Text passage Block Start
Meade was born in the Bronx - like most Bronxites of his day, he takes care to explain that he was born in "the old Lincoln Hospital."

The family moved to the Tilden Houses in Brownsville, Brooklyn, in the early 1960s.

"We moved there as soon as they opened," Meade said. "I grew up with [New York Mets manager Willie Randolph's] brother. In fact, my mother [Julia Meade] showed his mother around the city when they moved here from down South."

By the time the 1960s ended, heroin had swept through the projects. Meade remembers having to step over people passed out in the stairwells, needles still sticking out of their arms.

Drugs were, in fact, ever present. Often, Meade would journey to Harlem with his father, Richard, who played in a baseball league there on the weekends.

Afterward, they would go to a nearby bar, where Meade got to watch adults getting drunk and doing drugs in the bathroom. "My mother always told my father to bring me home right after the game," Meade said. Home wasn't exactly clear, either - Meade shared a room with an older stepbrother who used to sniff the glue that came with the model airplane kits their parents brought them.

The brother would eventually move on to cocaine and heroin - and he and a sister would lose their lives to drugs, Meade said. By the time gangs such as the Jolly Stompers, the Tomahawks, and the Black Spades swept through Brooklyn in the early 1970s, Meade was smoking weed.

"You know the story. Gang guys lived in the building; the leader lived across the street from us," Meade said. "You had to join the gang or you got beat up every day."

The family moved to Starrett City in 1975. His parents were adamant that Meade stay in school and graduate - he got beaten, the old-fashioned, now outlawed beating with a belt or whatever was handy - whenever he cut class.

That's how he came to graduate from Canarsie High School in 1979 and enrolled in a Manhattan business school, planning a career as an accountant.

By this time, Meade was dabbling in harder drugs. A friend talked him into being a lookout while he and another friend robbed an apartment.

When the burglars were caught, they eventually ratted each other out - and named Meade as an accomplice. The shame of it was that by this time Meade had taken a positive step toward a new future by dropping drugs and joining the Army.

But when the burglary case came up, Police Department detectives were dispatched to Fort Jackson in South Carolina to snatch him out of basic training and bring him back to court.

He got two years.
Text passage Block End
Dataset Block Start
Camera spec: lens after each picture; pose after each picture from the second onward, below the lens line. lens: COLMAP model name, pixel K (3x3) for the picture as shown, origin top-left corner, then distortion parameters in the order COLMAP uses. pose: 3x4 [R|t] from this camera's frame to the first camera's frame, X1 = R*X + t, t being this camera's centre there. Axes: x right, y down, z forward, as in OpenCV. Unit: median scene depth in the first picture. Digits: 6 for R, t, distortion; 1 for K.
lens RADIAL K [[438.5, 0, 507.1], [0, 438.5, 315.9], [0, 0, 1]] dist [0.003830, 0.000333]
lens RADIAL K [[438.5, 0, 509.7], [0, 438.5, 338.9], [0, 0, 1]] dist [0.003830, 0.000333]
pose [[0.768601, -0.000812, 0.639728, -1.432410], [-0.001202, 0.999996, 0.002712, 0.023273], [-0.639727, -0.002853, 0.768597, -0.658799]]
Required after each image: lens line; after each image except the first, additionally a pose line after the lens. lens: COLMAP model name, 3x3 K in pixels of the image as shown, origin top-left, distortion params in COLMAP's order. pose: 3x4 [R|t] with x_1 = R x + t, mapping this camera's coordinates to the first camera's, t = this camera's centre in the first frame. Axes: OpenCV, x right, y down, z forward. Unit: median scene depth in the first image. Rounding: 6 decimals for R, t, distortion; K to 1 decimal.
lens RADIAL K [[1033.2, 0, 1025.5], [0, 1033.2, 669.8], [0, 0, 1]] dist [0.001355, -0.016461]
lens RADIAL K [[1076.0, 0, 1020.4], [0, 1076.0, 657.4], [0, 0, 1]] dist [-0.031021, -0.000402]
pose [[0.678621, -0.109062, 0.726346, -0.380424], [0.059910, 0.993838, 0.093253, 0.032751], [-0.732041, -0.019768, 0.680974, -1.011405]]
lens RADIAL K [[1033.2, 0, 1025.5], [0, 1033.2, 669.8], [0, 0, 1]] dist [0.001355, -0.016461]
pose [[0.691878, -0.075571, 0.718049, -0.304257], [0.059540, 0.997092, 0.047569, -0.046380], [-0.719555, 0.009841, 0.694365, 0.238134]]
Dataset Block End
◆ Work instructions:
1) In the passage about Meade's youth, in what year did his family move to Starrett City?
2) Please write the next part of the passage about Meade's youth, picking up after its last sentence.

◆ Task responses:
1) 1975

2)
Crack was sweeping through Brooklyn when Meade got out of prison in 1985. He was hooked from his first puff that year, and stayed hooked until 1990.

Tired of his stealing from them to buy crack, his parents kicked him out. First he lived in the stairwells of his parents' building, but finally he took to sleeping on subway trains and in vacant buildings. He worked as a squeegee man.

Luckily, some friends saw Meade and got him into a program in 1990. He was clean for a decade, even moving in with a girlfriend and fathering a daughter with her.

But the pressures of life drove him back to crack. In 2000, he started smoking again. He quickly lost a food services job at JFK Airport, his girlfriend and access to his daughter.

Fortunately someone pointed Meade to Ready, Willing & Able. Before finding the CharRosa job, he was one of those men you see sweeping the streets all day long. At one time, he and several other former drug users shared a house with no heat or hot water - during the winter - and didn't go back to using.

Last night, Meade delivered the graduation address at the Doe Fund's ceremony at Wallace Hall, Church of St. Ignatius Loyola in Manhattan, while also hearing some very uplifting words.

"Brian Meade and the nearly 3,000 other formerly homeless and incarcerated men who have graduated from Ready, Willing & Able speak to the incredible potential of all human beings and their desire to take personal responsibility for their lives and futures," said George McDon-ald, Doe Fund founder.

"Brian did the hard work. Not only did he rebuild his own life while pushing that bucket and sweeping our streets, but he provided an invaluable service to our city and improved the quality of life for all of us who live and work here."